**GOALS**
• a. In the text on bridge health monitoring, which kind of bridge failure is the most frequent?
• b. Continue the introduction of the bridge health monitoring text from the point where it stops.

**SUPPLIED TEXT**
** begin **

Some of the technical problems occurred while construction process and service of the 
bridge. An issue of great concern with bridge health monitoring system is how to use 
the monitoring data for health and condition assessment of the bridge structure. 
Current Vietnamese engineers only evaluate bearing capacity of the bridge before 
open to traffic or data analysis needs to replace or limit the loading bridge. In this 
paper, we will present methodologies for bridge health monitoring, inspection and 
maintenance of bridges in Vietnam. 
Keywords: Bridge health monitoring, load testing, highway bridge. 
1. INTRODUCTION 
Bridges are key components in the transportation infrastructure. Bridge structures 
can be damaged and downgraded by a result of aging, environmental factors, increased 
traffic load, inadequate design, no regular repair, and maintenance of the bridge. The 
failure includes structural collapse and loss of serviceability and functionality, which 
include excessive deformation, cracking of concrete, steel corrosion, or other limited 
safety values. The loss of serviceability and functionality, although not catastrophic or 
life-threatening, is the most frequent and involves significant cumulative costs in terms 
of maintenance and rehabilitation, traffic disruption, and environmental impacts.

** end **

**DATASET EXCERPTS**
** begin **

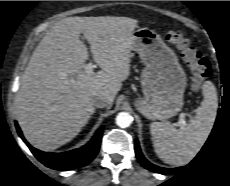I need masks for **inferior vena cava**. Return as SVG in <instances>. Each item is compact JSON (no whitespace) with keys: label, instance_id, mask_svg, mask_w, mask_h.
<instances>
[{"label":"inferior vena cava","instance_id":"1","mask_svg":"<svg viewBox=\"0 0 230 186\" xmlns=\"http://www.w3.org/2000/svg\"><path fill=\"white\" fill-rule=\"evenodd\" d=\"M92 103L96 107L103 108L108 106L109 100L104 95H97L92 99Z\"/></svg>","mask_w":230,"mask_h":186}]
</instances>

** end **
** begin **

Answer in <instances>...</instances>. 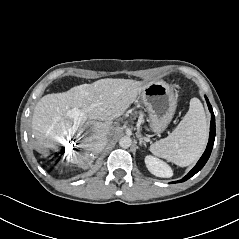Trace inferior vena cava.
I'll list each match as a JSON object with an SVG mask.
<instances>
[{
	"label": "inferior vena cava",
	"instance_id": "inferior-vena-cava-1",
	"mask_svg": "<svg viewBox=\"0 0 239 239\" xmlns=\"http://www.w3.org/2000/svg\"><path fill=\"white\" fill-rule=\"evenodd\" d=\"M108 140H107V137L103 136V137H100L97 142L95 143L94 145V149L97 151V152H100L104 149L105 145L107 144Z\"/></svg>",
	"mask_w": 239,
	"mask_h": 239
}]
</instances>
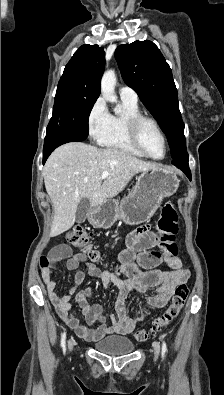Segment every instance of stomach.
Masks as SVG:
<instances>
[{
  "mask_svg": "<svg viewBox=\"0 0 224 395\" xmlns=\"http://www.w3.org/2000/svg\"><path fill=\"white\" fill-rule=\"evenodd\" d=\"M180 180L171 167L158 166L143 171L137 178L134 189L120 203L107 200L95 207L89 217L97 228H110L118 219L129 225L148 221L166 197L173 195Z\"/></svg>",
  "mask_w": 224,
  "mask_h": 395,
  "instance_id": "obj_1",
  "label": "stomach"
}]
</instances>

** end **

**ANSWERS TO THE TASKS**
• a. The loss of serviceability and functionality.

• b.
Bridge health monitoring is becoming increasingly important to transportation both for 
management and for maintenance and repair planning. Development of bridge health 
monitoring technology for surveillance and assessment of existing or new bridge has 
decreased risks in the construction and service process of the bridge. 
In great problems, we need to predict the failure and structure assessment, and 
distribute bridge health monitoring systems for existing bridges and new bridges. 
However, these systems are very expensive and high experiment; it is very difficult to 
apply for all bridges in Vietnam right now. Previous research was also attempted to 
develop an advanced maintenance management system, named Bridge Management 
System of Vietnam (V-BMS), concurrently with a computerized database for highway 
bridges in Vietnam (Hai, 2008). Thus, the need of bridge management is very 
important to predict, reduce risks, and take a measure to promptly handle.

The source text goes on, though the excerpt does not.